The University of Queensland Diamantina Institute, Translational Research Institute, Woolloongabba, Brisbane, Australia.
Eur J Clin Microbiol Infect Dis. 2016 Feb;35(2):201-5. doi: 10.1007/s10096-015-2530-7. Epub 2015 Nov 26.

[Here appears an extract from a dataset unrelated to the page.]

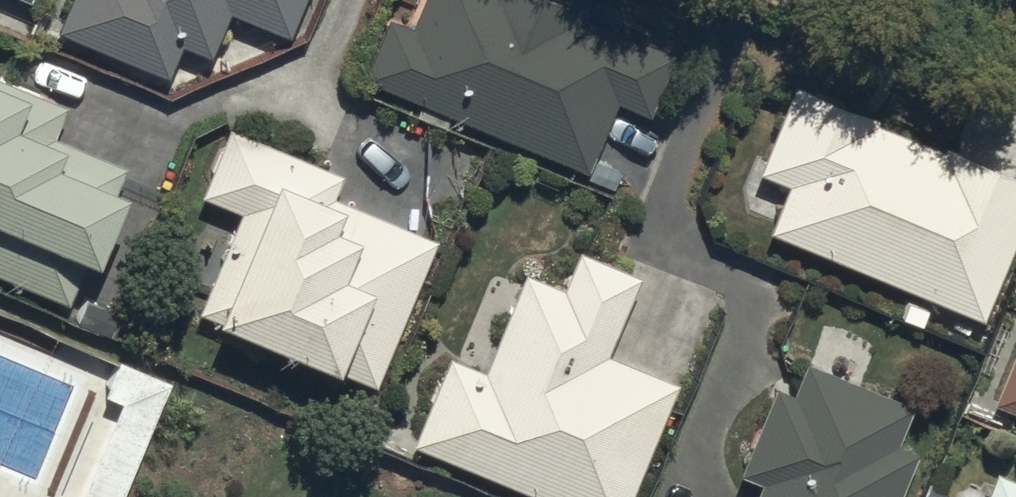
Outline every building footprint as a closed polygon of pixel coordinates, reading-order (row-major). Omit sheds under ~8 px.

Catheter-related bloodstream infection (CRBSI) is one of the most serious complications in hospitalised patients, leading to increased hospitalisation, intensive care admissions, extensive antibiotic treatment and mortality. A greater understanding of these bacterial infections is needed to improve the prevention and the management of CRBSIs. We describe here the systematic culture-independent evaluation of intravascular catheter (IVC) bacteriology. Twelve IVCs (6 central venous catheters and 6 arterial catheters) were collected from 6 patients. By using traditional culture methods, 3 patients were diagnosed with catheter colonisation including 1 patient who also had CRBSI, and 3 had no colonisation. From a total of 839,539 high-quality sequence reads from high-throughput sequencing, 8 microbial phyla and 76 diverse microbial genera were detected. All IVCs examined in this study were colonised with complex microbial communities including "non-colonised IVCs," as defined using traditional culture methods. Two main community types were observed: Enterobacteriaceae spp., dominant in patients without colonisation or CRBSI; and Staphylococcus spp., dominant in patients with colonisation and CRBSI. More diverse pathogens and a higher microbial diversity were present in patients with IVC colonisation and CRBSI. Community composition did not appear to be affected by patients' antibiotic treatment or IVC type. Characterisation of these communities is the first step in elucidating roles of these pathogens in disease progression, and to ultimately facilitate the improved prevention, refined diagnosis and management of CRBSI.
导管相关血流感染(CRBSI)是住院患者最严重的并发症之一,会导致住院时间延长、重症监护病房收治率增加、抗生素大量使用以及死亡率上升。为了改善CRBSI的预防和管理,需要对这些细菌感染有更深入的了解。我们在此描述血管内导管(IVC)细菌学的系统的非培养评估。从6名患者身上采集了12根IVC(6根中心静脉导管和6根动脉导管)。采用传统培养方法,3名患者被诊断为导管定植,其中1名患者还患有CRBSI,另外3名患者没有定植。通过高通量测序共获得839,539条高质量序列读数,检测到8个微生物门和76个不同的微生物属。本研究中检测的所有IVC都定植有复杂的微生物群落,包括用传统培养方法定义的“未定植IVC”。观察到两种主要的群落类型:肠杆菌科细菌,在未定植或未发生CRBSI的患者中占主导;葡萄球菌,在发生定植和CRBSI的患者中占主导。IVC定植和CRBSI患者中存在更多样化的病原体和更高的微生物多样性。群落组成似乎不受患者抗生素治疗或IVC类型的影响。对这些群落进行特征描述是阐明这些病原体在疾病进展中的作用的第一步,并最终有助于改进CRBSI的预防、精准诊断和管理。